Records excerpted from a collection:
###
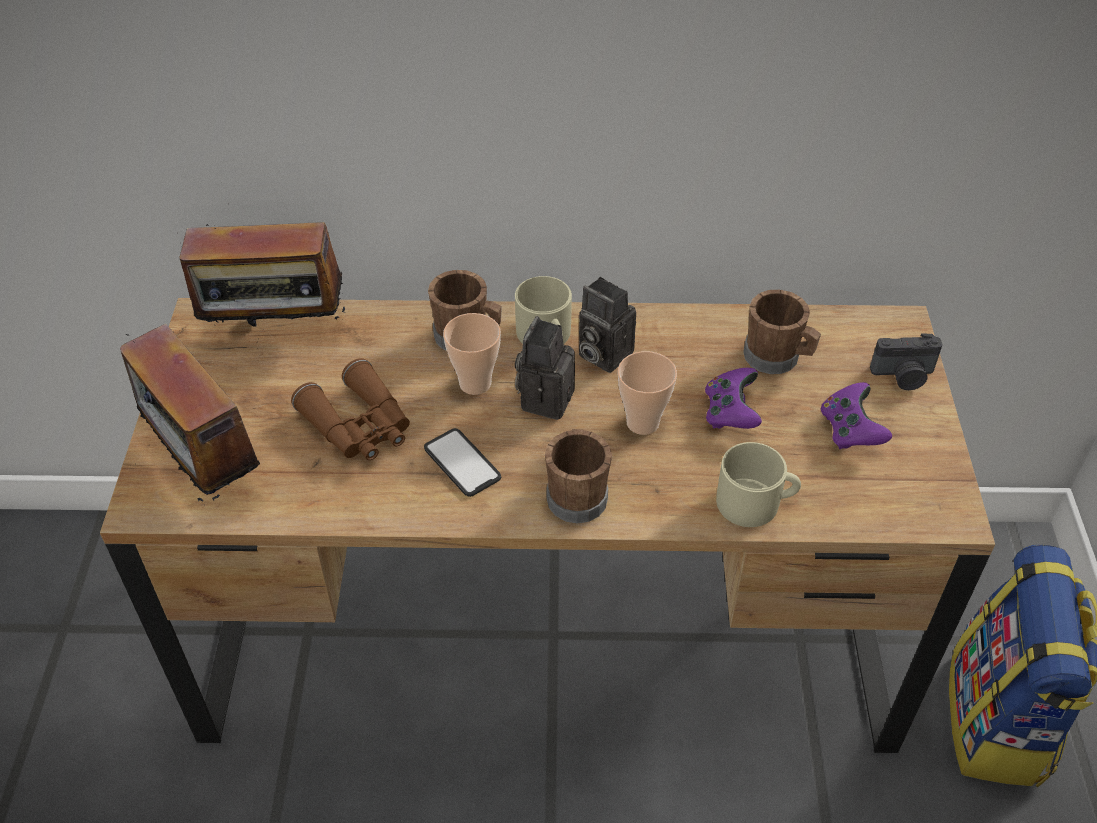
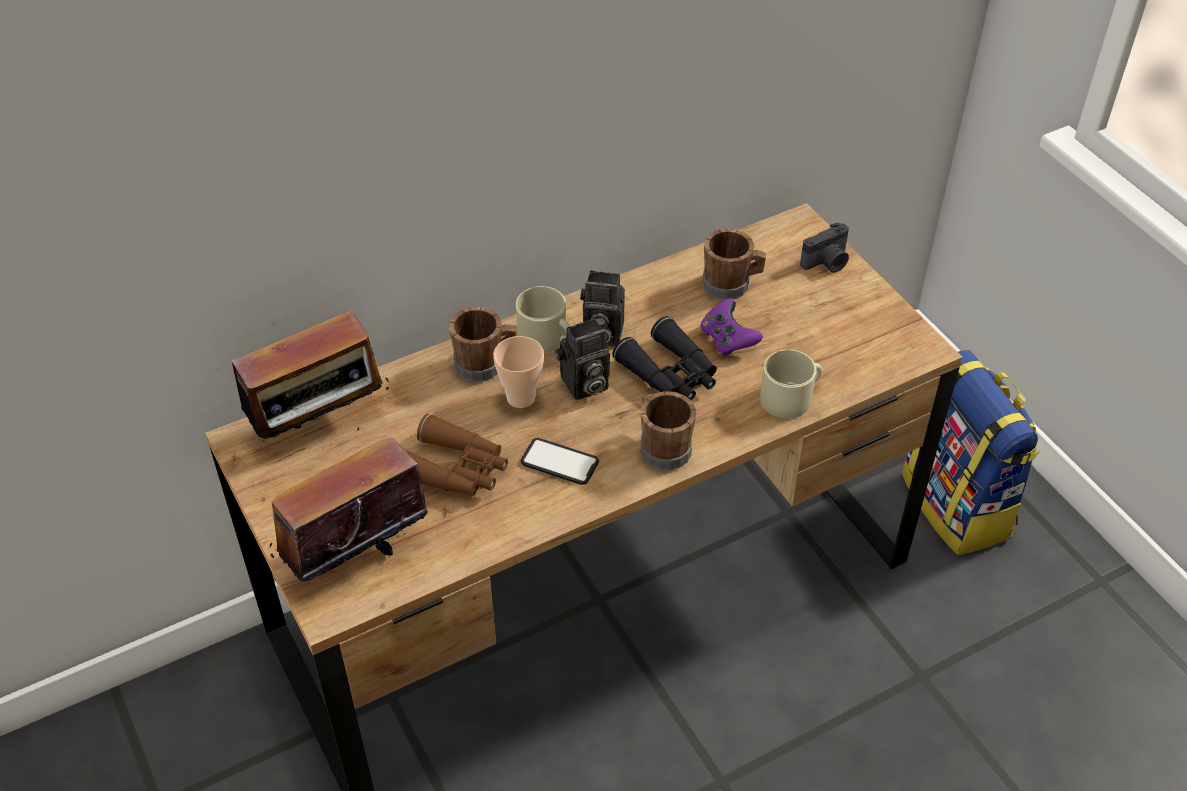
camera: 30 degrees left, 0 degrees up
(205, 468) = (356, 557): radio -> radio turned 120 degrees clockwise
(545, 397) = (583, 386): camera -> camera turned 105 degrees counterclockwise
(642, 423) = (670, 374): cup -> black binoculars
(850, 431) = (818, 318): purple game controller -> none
###
(TASK GOAL)
Leave out the pictures, and write out all the remaining data above exactly.

(RESULT OF THE EXERCISE)
camera: 30 degrees left, 0 degrees up
(205, 468) = (356, 557): radio -> radio turned 120 degrees clockwise
(545, 397) = (583, 386): camera -> camera turned 105 degrees counterclockwise
(642, 423) = (670, 374): cup -> black binoculars
(850, 431) = (818, 318): purple game controller -> none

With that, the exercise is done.